A distinguished panel of experts reviewed the latest information on the development of weekly insulins, oral insulins, glucose-sensitive insulin, and the role of biosimilars and interchangeable insulins on Monday, June 6, at the 82nd Scientific Sessions.
The session, The Future of Insulin—Weekly, Oral, Smart, or Interchangeable Therapies, was livestreamed and can be viewed on-demand by registered meeting attendees at ADA2022.org. If you haven’t registered for the 82nd Scientific Sessions, register today to access the valuable meeting content.
Harpreet S. Bajaj, MD, MPH, consultant endocrinologist and Medical Director of Research at LMC Healthcare and Research Associate at Mount Sinai Hospital in Toronto, began the session with an update on the development of two novel once-weekly insulins—basal insulin Fc (BIF) and insulin icodec—both of which recently entered phase 3 clinical trials.

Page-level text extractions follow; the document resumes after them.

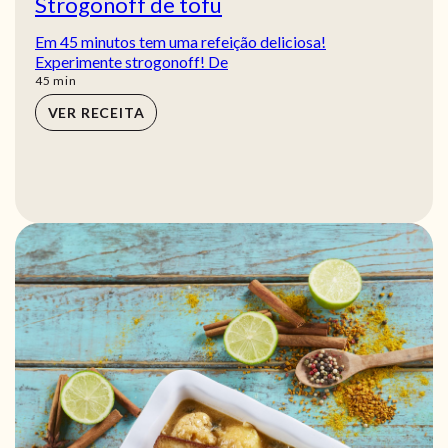
Strogonoff de tofu
Em 45 minutos tem uma refeição deliciosa!
Experimente strogonoff! De
min
45
min
VER RECEITA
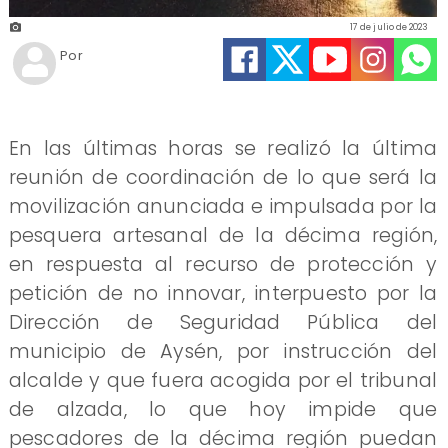
17 de julio de 2023
Por
En las últimas horas se realizó la última
reunión de coordinación de lo que será la
movilización anunciada e impulsada por la
pesquera artesanal de la décima región,
en respuesta al recurso de protección y
petición de no innovar, interpuesto por la
Dirección de Seguridad Pública del
municipio de Aysén, por instrucción del
alcalde y que fuera acogida por el tribunal
de alzada, lo que hoy impide que
pescadores de la décima región puedan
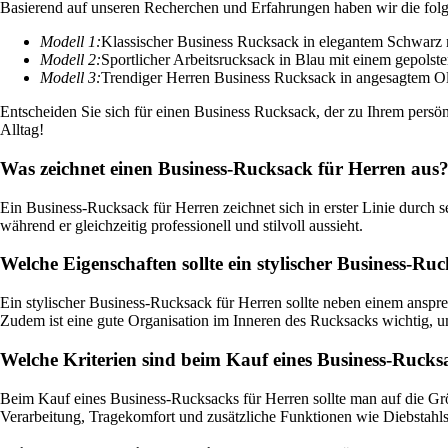
Basierend auf unseren Recherchen und Erfahrungen haben wir die fol
Modell 1:
Klassischer Business Rucksack in elegantem Schwarz m
Modell 2:
Sportlicher Arbeitsrucksack in Blau mit einem gepols
Modell 3:
Trendiger Herren Business Rucksack in angesagtem O
Entscheiden Sie sich für einen Business Rucksack, der zu Ihrem persön
Alltag!
Was zeichnet einen Business-Rucksack für Herren aus
Ein Business-Rucksack für Herren zeichnet sich in erster Linie durch s
während er gleichzeitig professionell und stilvoll aussieht.
Welche Eigenschaften sollte ein stylischer Business-R
Ein stylischer Business-Rucksack für Herren sollte neben einem anspr
Zudem ist eine gute Organisation im Inneren des Rucksacks wichtig, um 
Welche Kriterien sind beim Kauf eines Business-Rucks
Beim Kauf eines Business-Rucksacks für Herren sollte man auf die Grö
Verarbeitung, Tragekomfort und zusätzliche Funktionen wie Diebstah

A phase 2 study that evaluated the safety and efficacy of BIF compared to insulin degludec in people with type 2 diabetes previously treated with oral antidiabetic drugs and a basal insulin found that BIF was noninferior to degludec for glycemic control as measured by change in A1C after 32 weeks, he said. Another phase 2 study, this one looking at two different approaches for switching to icodec in people with type 2 diabetes receiving daily basal insulin and one or more oral glucose-lowering medications, demonstrated that switching from daily basal insulin to once-weekly icodec was well tolerated and provided effective glycemic control.
“The phase 2 trial results of both BIF and icodec look promising,” Dr. Bajaj said. “Phase 3 trials for icodec are expected to be completed, possibly as soon as the end of this year, and the BIF trials are expected to be completed in 2024.”
George Grunberger, MD, Chairman of the Grunberger Diabetes Institute and Clinical Professor of Internal Medicine and Molecular Medicine and Genetics at Wayne State University School of Medicine, discussed several novel oral insulins currently being developed, including the oral insulin capsule ORMD-801.
“Phase 2 trials demonstrated that ORMD-801 significantly reduced A1C levels in people with type 2 diabetes who were inadequately controlled on other standard-of-care drugs,” Dr. Grunberger said. “It’s still too early to tell if this and other oral insulins being investigated are the future of diabetes treatment, but data from phase 3 trials over the next year or so will hopefully provide the answer.”
Michael A. Weiss, MD, PhD, MBA, Chair of Biochemistry and Molecular Biology at the Indiana University School of Medicine, discussed the development of glucose-sensitive insulin, or “smart insulin,” that can be activated through the use of a synthetic “switch” that can be opened or closed using a simple sugar sensor.
“The reason a glucose-responsive insulin is important is that the biggest barrier to the effective use of insulin, especially in type 1 diabetes, is the fear of the consequences of blood sugar going too low,” Dr. Weiss said.
While much more research and experimentation are needed, Dr. Weiss thinks the first smart insulins could be available within the next five years.
Rita Rastogi Kalyani, MD, MHS, Associate Professor of Endocrinology, Diabetes, and Metabolism at the Johns Hopkins School of Medicine, concluded the session with a discussion of insulin access and affordability, including the role of interchangeable biosimilar insulins.
“As the price of insulin continues to rise, individuals with diabetes are often forced to choose between purchasing their medications or paying for other necessities, exposing them to short- and long-term health consequences,” Dr. Kalyani said. “Biosimilars offer the opportunity to lower insulin prices overall, but the manufacturing process may be cumbersome. More biosimilars need to be developed in the future in order for full cost-savings to be realized for insulin.”